Task item:
Look in the data below for the line that has "Management, 2024.", then print exactly every line from there through the line that has "者さんの健康を守るかかりつけ医として下記の登録医をご", leaving pictures out.

Recorded data:
····················

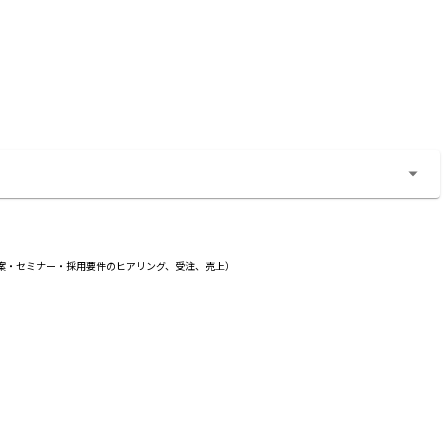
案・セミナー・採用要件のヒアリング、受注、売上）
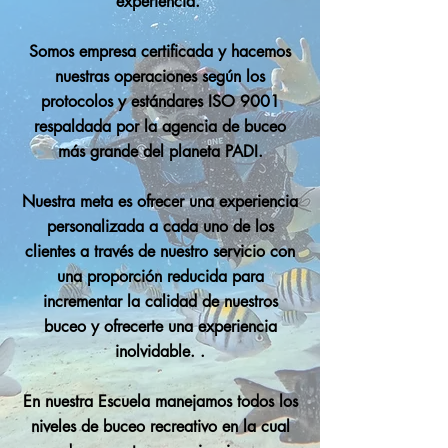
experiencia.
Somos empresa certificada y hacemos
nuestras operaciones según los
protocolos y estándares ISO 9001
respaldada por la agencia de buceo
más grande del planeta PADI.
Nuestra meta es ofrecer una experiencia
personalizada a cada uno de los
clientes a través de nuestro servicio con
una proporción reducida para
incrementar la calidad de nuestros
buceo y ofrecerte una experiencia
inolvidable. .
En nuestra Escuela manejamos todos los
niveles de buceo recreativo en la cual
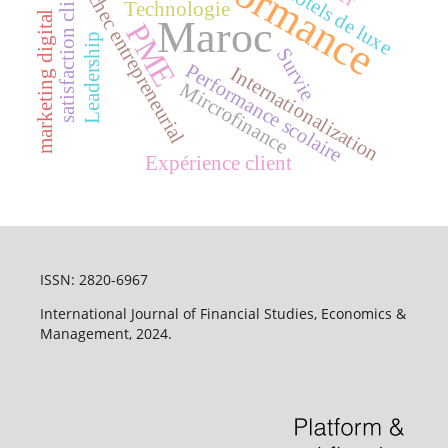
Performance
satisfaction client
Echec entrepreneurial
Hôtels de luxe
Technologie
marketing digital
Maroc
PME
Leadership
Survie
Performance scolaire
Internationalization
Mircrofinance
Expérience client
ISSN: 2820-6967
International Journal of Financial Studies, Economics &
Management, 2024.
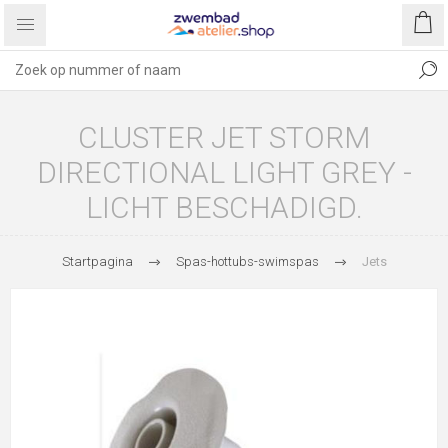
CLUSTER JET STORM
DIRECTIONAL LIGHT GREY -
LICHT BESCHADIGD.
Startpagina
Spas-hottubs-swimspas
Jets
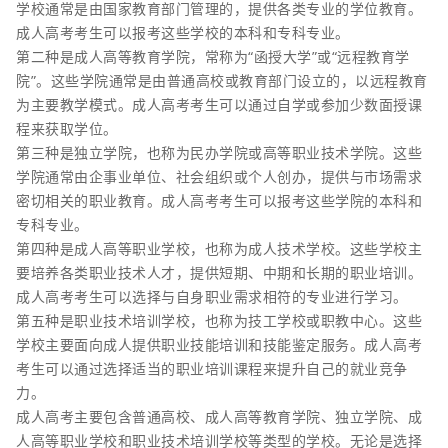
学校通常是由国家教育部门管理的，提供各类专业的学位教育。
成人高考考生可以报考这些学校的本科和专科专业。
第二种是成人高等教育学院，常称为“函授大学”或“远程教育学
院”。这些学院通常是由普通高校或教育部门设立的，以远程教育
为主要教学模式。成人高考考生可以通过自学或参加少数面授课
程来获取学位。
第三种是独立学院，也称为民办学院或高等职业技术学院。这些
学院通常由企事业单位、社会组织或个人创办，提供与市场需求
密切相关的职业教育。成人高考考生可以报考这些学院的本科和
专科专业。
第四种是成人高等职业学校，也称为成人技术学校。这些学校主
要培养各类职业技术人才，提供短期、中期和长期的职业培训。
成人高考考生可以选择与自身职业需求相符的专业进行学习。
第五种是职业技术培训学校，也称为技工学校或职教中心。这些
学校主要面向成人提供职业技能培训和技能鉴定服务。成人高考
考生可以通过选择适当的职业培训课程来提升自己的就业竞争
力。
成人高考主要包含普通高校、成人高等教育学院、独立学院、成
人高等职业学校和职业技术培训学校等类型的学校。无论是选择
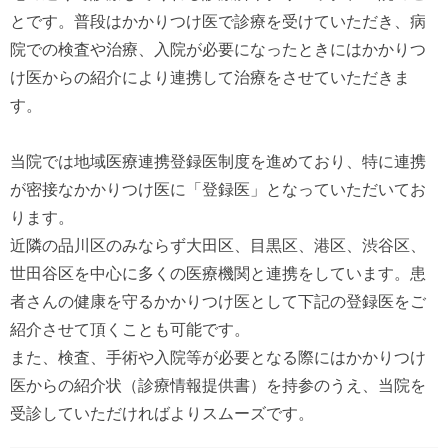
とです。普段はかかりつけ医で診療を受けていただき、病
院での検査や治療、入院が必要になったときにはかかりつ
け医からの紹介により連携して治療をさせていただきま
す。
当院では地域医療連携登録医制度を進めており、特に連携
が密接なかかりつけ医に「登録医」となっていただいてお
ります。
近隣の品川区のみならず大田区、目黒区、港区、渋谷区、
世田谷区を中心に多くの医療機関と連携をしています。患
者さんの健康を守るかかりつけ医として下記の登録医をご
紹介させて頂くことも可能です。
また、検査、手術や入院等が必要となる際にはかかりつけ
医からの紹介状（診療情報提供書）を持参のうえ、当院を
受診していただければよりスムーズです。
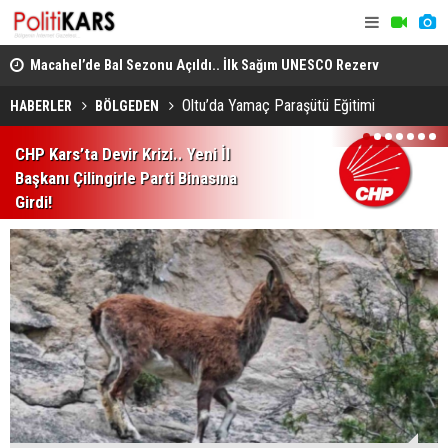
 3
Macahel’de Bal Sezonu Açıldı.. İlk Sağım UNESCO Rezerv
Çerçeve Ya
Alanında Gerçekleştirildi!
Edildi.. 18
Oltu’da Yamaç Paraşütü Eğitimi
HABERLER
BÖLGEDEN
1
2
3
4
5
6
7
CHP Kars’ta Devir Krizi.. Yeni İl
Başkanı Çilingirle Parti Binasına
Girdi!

····················

Exercise output:
Management, 2024.
CLUSTER JET STORM
DIRECTIONAL LIGHT GREY -
LICHT BESCHADIGD.
Startpagina
Spas-hottubs-swimspas
Jets
学校通常是由国家教育部门管理的，提供各类专业的学位教育。
成人高考考生可以报考这些学校的本科和专科专业。
第二种是成人高等教育学院，常称为“函授大学”或“远程教育学
院”。这些学院通常是由普通高校或教育部门设立的，以远程教育
为主要教学模式。成人高考考生可以通过自学或参加少数面授课
程来获取学位。
第三种是独立学院，也称为民办学院或高等职业技术学院。这些
学院通常由企事业单位、社会组织或个人创办，提供与市场需求
密切相关的职业教育。成人高考考生可以报考这些学院的本科和
专科专业。
第四种是成人高等职业学校，也称为成人技术学校。这些学校主
要培养各类职业技术人才，提供短期、中期和长期的职业培训。
成人高考考生可以选择与自身职业需求相符的专业进行学习。
第五种是职业技术培训学校，也称为技工学校或职教中心。这些
学校主要面向成人提供职业技能培训和技能鉴定服务。成人高考
考生可以通过选择适当的职业培训课程来提升自己的就业竞争
力。
成人高考主要包含普通高校、成人高等教育学院、独立学院、成
人高等职业学校和职业技术培训学校等类型的学校。无论是选择
とです。普段はかかりつけ医で診療を受けていただき、病
院での検査や治療、入院が必要になったときにはかかりつ
け医からの紹介により連携して治療をさせていただきま
す。
当院では地域医療連携登録医制度を進めており、特に連携
が密接なかかりつけ医に「登録医」となっていただいてお
ります。
近隣の品川区のみならず大田区、目黒区、港区、渋谷区、
世田谷区を中心に多くの医療機関と連携をしています。患
者さんの健康を守るかかりつけ医として下記の登録医をご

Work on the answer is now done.